The study is part of the Solid State Ionics 100 special issue initialized by Will Chueh (Stanford).
See Solid State Ionics, 2025.

  Mechanical properties of MOFs by Brillouin Scattering

The mechanical properties of metal-organic frameworks (MOFs) are of high fundamental and practical relevance. A particularly intriguing technique for determining anisotropic elastic tensors is Brillouin scattering, which is used in present contribution published in the Journal of Physical Chemistry Letters. A team of researchers from 6 different institutes in Austria and the University of California studies a MOF material developed at ICTM and combines the Brillouin scattering data with simulations of elastic properties and phonon bands, which are based on machine-learning force fields and dispersion-corrected density functional theory. This provides a comprehensive understanding of the experimental signals, which can be correlated to the longitudinal and transverse sound velocities of the material. Notably, the combination of the insights from simulations and experiments allows the determination of approximate values for the components of the elastic tensor of the studied material even when dealing with comparably small single crystals, which typically limit the range of accessible experimental data.
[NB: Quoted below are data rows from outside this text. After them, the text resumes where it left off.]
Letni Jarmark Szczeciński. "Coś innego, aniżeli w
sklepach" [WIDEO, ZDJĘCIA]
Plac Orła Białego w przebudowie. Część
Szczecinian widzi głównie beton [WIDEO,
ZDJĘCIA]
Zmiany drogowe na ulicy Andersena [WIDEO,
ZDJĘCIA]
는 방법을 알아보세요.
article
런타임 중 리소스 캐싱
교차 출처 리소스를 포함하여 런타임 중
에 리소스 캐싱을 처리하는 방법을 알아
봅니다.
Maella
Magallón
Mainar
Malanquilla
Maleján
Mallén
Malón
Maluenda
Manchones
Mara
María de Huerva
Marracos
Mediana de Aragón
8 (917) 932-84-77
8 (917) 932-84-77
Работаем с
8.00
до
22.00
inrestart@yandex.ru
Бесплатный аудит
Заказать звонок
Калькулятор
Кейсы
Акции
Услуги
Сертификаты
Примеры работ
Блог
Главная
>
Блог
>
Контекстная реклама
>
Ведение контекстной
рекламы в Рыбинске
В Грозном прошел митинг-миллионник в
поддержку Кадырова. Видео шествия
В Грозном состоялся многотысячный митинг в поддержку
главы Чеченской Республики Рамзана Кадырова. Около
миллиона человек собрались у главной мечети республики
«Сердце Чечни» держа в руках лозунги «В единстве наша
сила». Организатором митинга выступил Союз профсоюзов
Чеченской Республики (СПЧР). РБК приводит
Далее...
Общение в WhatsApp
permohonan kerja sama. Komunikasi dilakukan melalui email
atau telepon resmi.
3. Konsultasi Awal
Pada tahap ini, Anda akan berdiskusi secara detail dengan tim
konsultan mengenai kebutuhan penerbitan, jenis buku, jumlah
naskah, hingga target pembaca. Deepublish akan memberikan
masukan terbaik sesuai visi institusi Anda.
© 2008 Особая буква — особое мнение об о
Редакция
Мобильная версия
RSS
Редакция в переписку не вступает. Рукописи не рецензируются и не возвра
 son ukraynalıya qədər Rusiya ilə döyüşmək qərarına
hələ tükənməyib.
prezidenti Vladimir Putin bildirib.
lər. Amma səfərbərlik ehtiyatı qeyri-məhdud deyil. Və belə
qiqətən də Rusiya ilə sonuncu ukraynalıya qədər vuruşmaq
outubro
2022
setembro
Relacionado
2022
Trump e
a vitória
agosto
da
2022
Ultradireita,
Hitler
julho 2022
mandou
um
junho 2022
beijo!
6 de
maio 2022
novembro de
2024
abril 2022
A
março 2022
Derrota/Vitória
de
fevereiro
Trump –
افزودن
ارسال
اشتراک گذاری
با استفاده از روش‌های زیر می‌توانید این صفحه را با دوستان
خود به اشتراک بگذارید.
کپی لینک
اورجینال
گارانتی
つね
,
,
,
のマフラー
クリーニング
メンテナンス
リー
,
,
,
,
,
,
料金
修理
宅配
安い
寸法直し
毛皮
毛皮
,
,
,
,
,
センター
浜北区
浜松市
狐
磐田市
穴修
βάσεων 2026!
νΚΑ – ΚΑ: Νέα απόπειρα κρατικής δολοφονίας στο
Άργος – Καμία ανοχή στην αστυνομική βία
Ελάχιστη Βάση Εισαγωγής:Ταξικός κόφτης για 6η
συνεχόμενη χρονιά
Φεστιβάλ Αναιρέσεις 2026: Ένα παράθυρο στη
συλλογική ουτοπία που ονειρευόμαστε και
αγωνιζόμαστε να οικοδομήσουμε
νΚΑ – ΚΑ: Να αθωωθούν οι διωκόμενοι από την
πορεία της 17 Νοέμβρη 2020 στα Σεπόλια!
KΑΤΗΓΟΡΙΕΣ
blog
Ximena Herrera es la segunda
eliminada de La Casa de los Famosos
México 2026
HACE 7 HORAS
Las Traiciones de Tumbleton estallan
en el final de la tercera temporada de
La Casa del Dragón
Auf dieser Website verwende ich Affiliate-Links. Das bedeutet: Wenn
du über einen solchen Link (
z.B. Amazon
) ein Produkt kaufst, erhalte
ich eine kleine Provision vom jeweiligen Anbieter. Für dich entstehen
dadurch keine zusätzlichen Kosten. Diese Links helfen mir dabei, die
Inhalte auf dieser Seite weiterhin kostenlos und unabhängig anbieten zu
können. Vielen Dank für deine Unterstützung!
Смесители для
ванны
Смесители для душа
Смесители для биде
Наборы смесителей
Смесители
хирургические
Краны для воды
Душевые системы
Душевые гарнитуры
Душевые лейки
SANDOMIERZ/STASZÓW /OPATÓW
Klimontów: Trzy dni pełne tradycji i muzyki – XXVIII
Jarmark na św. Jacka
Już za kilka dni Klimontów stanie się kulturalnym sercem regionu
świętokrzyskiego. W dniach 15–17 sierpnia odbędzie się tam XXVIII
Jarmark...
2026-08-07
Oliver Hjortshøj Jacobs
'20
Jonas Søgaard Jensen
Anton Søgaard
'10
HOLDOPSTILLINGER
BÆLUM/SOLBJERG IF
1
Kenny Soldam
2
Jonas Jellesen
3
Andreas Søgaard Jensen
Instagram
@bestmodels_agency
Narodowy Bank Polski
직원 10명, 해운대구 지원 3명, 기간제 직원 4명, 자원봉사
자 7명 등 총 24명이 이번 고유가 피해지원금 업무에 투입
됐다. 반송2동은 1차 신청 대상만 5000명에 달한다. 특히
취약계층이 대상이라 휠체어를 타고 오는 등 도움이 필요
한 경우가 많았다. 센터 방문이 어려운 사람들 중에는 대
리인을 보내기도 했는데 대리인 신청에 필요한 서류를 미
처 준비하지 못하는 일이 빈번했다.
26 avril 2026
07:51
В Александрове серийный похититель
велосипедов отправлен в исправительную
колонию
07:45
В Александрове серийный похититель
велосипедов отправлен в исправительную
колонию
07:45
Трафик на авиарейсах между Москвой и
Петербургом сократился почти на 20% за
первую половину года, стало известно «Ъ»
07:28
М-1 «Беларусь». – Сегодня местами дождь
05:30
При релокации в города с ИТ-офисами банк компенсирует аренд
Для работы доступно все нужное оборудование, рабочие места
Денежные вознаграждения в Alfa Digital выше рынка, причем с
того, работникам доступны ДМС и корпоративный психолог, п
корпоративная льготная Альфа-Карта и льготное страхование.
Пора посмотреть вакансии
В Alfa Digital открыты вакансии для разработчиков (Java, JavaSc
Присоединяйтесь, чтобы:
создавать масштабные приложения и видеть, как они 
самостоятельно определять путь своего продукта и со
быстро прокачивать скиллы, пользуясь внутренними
  2D ionic transport in Li₄C₆₀ 

Lithiated Buckminster fullerene (Li₄C₆₀) has previously been identified as a fast Li⁺ ion conductor. Through our NMR analysis we characterized both long-range and localized Li⁺ dynamics. We show that long-range ion dynamics is of 2D nature and is to be characterized by an activation energy as low as 0.26 eV. Solid State Ionics, 2025.

  Morphology aspects in understanding ionic conduction in thiophosphates  

Amorphous vs. crystalline: The (exact) morphology may strongly influence overall ion dynamics in many cases. For Li₃PS₄, if prepared via a solvent-assisted approach, the change of ionic conductivity between a fully X-ray amorphous sample and a crystalline one obtained after annealing was much less influenced by this principle. See our latest study in Dalton Trans.: Morphology-dependent Li⁺ ion dynamics in X-ray amorphous and crystalline Li₃PS₄ prepared by solvent-assisted synthesis, J. Spychala, C. Mandl, K. Hogrefe, H. M. R. Wilkening, B. Gadermaier, Dalton Trans. (2025) in press.